ACTION ITEM
What lines in the listing include "roll"? Return a copy of each.

[[ MATERIAL SHOWN, beginning ]]

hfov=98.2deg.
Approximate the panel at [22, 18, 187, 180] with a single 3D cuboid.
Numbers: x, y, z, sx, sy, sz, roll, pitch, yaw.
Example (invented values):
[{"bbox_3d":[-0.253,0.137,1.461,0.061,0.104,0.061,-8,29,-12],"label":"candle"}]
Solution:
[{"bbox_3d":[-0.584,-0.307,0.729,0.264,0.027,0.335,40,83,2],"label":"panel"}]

[[ MATERIAL SHOWN, end ]]
[[ MATERIAL SHOWN, beginning ]]

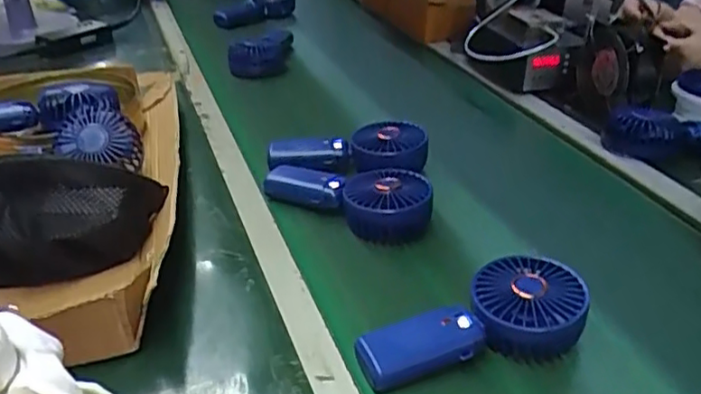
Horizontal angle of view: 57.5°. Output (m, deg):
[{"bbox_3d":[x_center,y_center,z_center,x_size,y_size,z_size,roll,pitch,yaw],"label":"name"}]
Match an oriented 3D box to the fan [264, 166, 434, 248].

[[ MATERIAL SHOWN, end ]]

ANSWER
Numbers: x, y, z, sx, sy, sz, roll, pitch, yaw.
[{"bbox_3d":[x_center,y_center,z_center,x_size,y_size,z_size,roll,pitch,yaw],"label":"name"}]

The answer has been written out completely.